Genetics and evolution 

During a lively Q&A session and clinical discussion following the presentation, Prof Tobin discussed how minor, low-grade, highly-localised injuries in individuals may potentially be the “first dominos to fall” in terms of the inflammation against self in any particular patient. “If you treat orally with immuno-suppressive treatment, this will circulate throughout the entire body. This seems to be a very high price to pay, ie, to start with the micro-lesion and then treat orally the whole body ie, a kind of sledge-hammer of the whole system?” said Prof Tobin. “So what has gone wrong; is it really down to an individual’s genetic haplotype, by virtue of their bad luck, or is there something else that leads to such catastrophic outcomes from an original and minor, localised injury? I guess we should have evolved a way for micro-lesions or micro-disruptions to be tolerated and not lead to such catastrophic outcomes.” 

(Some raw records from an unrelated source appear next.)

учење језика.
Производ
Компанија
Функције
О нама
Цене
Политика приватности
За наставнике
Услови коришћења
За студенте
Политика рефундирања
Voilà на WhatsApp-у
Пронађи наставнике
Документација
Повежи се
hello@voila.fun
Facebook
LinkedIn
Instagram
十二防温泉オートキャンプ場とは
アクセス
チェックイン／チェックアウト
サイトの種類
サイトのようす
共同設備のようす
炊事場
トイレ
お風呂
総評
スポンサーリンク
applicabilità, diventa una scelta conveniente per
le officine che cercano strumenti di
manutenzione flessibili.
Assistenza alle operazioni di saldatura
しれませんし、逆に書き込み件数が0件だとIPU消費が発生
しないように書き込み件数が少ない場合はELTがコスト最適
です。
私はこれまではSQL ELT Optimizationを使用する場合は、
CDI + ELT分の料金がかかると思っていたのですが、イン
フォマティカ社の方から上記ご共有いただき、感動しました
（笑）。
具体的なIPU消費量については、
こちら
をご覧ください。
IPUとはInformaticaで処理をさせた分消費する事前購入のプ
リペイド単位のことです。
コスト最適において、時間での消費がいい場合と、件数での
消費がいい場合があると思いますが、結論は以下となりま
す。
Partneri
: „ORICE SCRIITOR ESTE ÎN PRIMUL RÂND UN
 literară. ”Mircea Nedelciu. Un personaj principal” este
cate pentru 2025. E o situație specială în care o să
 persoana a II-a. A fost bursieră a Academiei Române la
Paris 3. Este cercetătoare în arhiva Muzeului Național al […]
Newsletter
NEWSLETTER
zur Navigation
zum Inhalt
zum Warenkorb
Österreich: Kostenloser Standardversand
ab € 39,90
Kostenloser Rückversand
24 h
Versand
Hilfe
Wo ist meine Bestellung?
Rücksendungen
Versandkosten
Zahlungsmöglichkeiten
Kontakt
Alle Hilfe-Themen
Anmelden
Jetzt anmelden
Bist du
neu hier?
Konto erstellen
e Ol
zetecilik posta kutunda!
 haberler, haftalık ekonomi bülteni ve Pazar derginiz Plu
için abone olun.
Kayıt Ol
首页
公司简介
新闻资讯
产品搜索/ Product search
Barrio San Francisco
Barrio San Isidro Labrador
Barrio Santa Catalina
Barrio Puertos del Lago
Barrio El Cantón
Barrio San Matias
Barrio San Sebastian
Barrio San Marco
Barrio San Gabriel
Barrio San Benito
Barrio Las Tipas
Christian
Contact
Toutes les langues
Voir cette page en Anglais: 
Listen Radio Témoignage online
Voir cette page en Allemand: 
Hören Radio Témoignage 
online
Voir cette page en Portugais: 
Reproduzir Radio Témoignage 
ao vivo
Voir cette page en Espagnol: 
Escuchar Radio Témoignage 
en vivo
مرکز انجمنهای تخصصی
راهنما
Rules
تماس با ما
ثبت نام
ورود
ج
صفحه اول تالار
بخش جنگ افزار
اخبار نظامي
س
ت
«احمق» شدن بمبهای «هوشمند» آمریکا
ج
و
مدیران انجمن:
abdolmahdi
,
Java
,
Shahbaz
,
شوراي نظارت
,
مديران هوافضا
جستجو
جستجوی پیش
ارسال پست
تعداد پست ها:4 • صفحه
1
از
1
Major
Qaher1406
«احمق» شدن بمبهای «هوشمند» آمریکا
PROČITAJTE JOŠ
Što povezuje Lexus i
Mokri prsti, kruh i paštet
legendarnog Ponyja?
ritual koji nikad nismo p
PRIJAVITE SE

Prof McGonagle replied: “The standard argument is that it is a mixture of environment and genetics. When people talk about the ‘environment’, they typically talk about diet, and weight, and epigenetics, for example,” he said. “Historically, they haven’t factored-in the role of mechanics. Obviously, skeletal mechanics is ubiquitous and unavoidable; it’s a normal phenomenon. There are mouse models that clearly demonstrate that the entheseal mechanics seem to be the initiator of mouse seronegative psoriatic-type disease.” 

He continued: “In children with juvenile psoriatic arthritis and allied spondyloarthritis, disease tends to start in the feet and knees, and it’s only when they age and grow and become heavier and stronger that disease actually migrates up to the spine, likely reflecting posture and biomechanical factors playing a big role in disease.” Thus, tissue specific factors interacting with T-cell leads to a unique immunopathology in psoriasis and beyond.